------ 练习材料
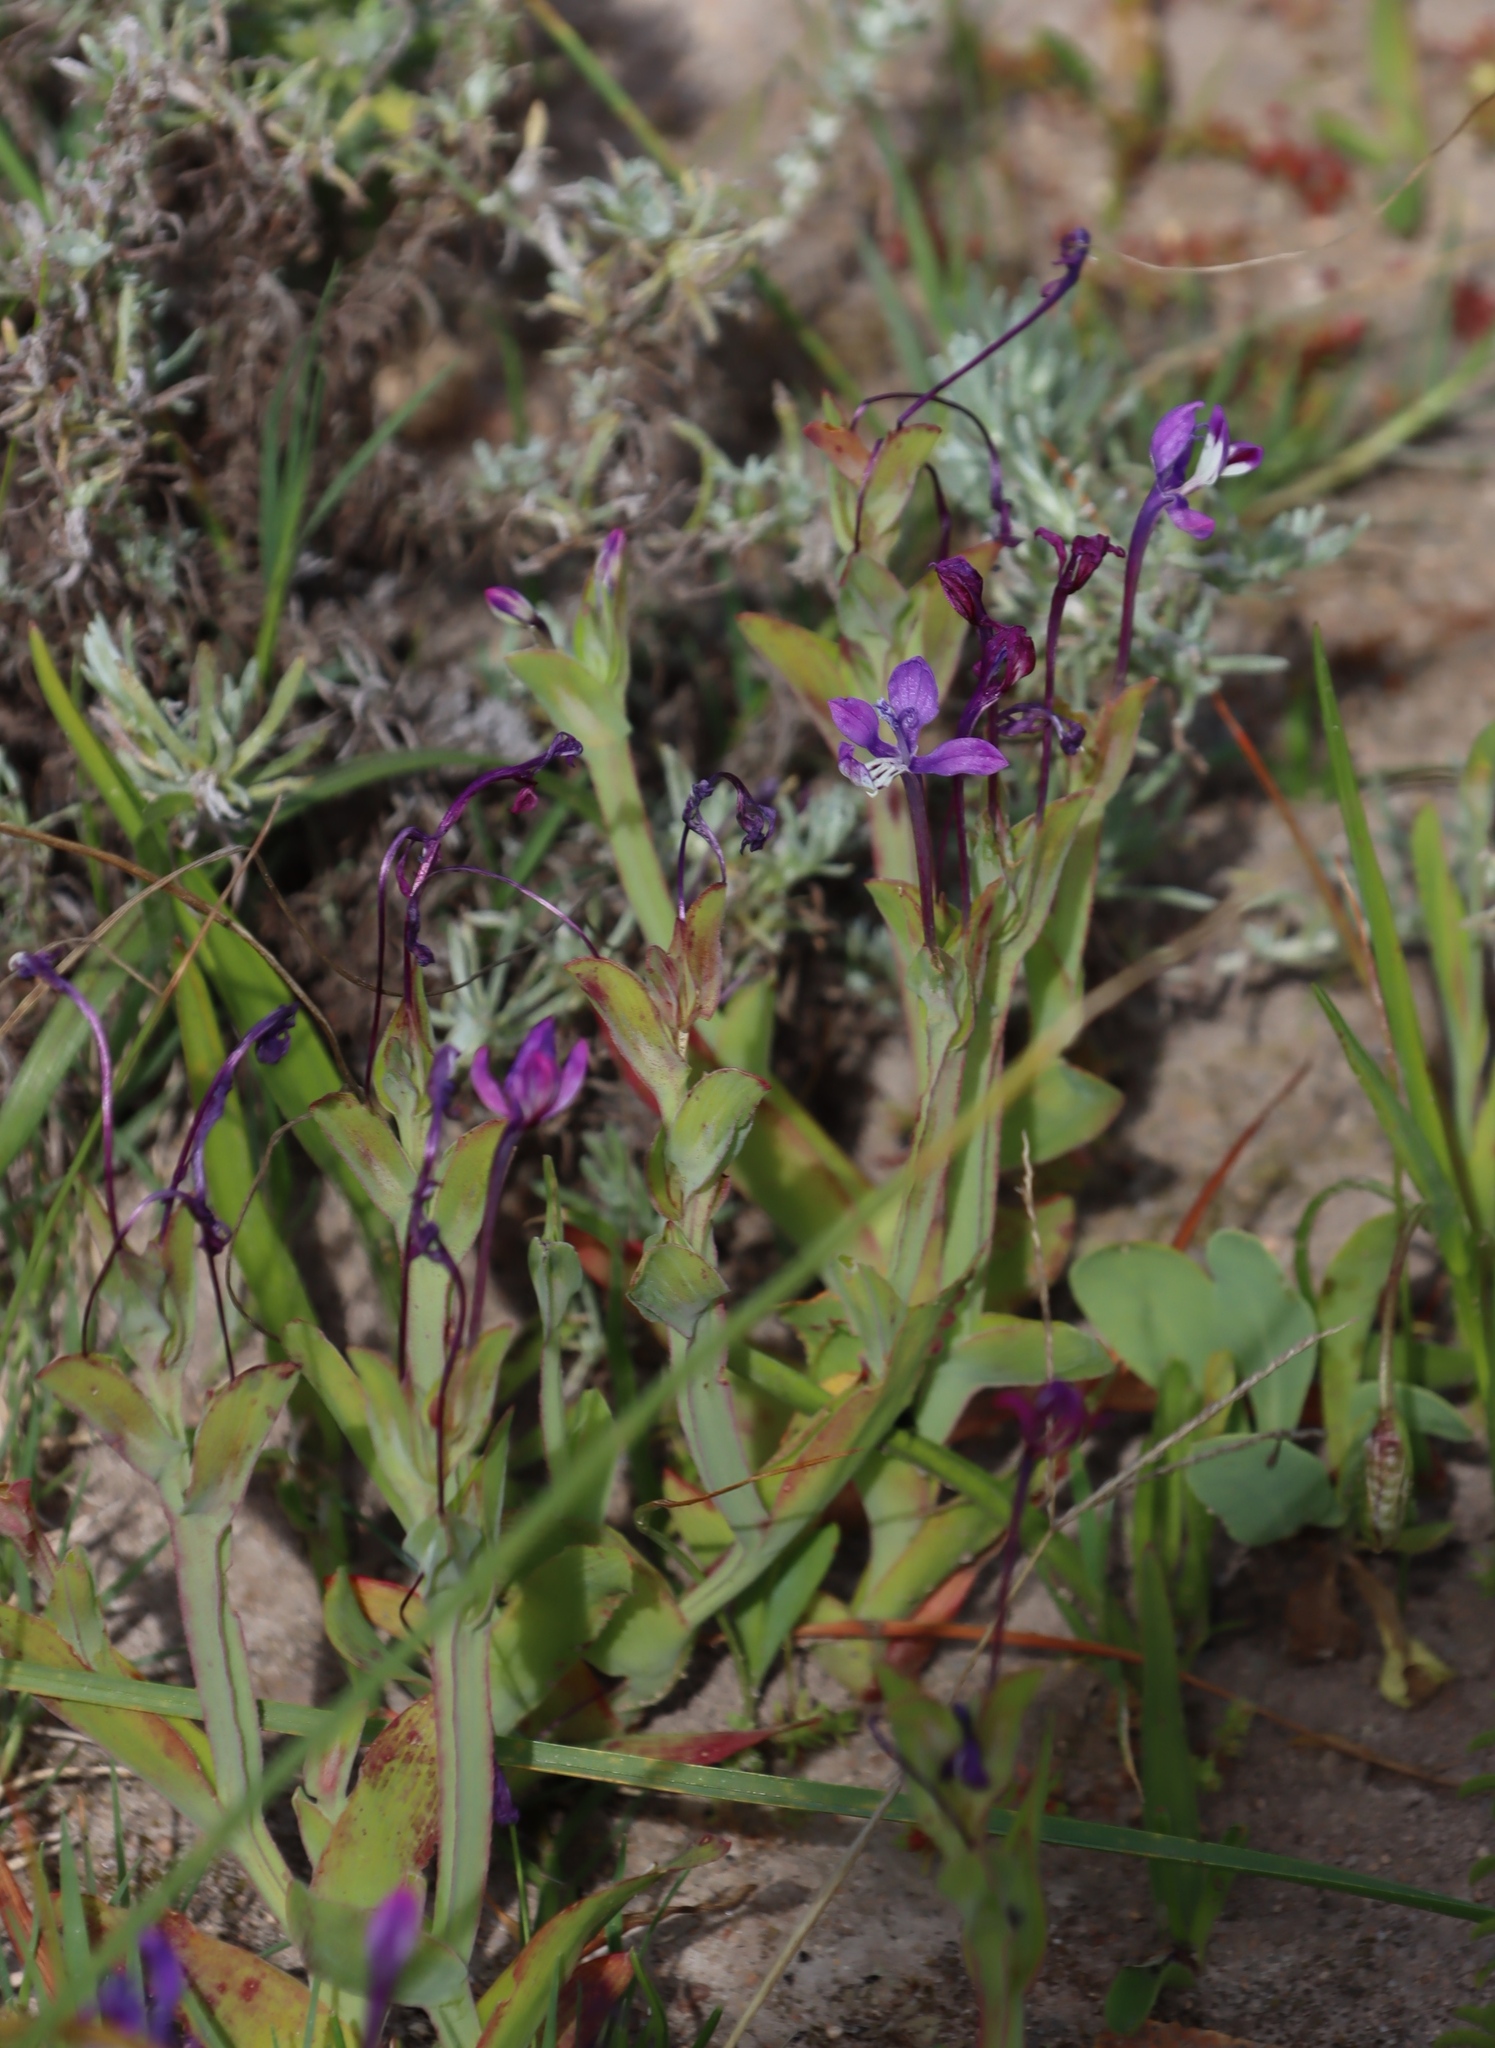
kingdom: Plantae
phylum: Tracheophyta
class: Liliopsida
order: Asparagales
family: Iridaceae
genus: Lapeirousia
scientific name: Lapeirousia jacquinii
------------
问题描述:
把上面列表里的每一行原封不动地抄写下来，答案中不要包括图片。

本题解答:
kingdom: Plantae
phylum: Tracheophyta
class: Liliopsida
order: Asparagales
family: Iridaceae
genus: Lapeirousia
scientific name: Lapeirousia jacquinii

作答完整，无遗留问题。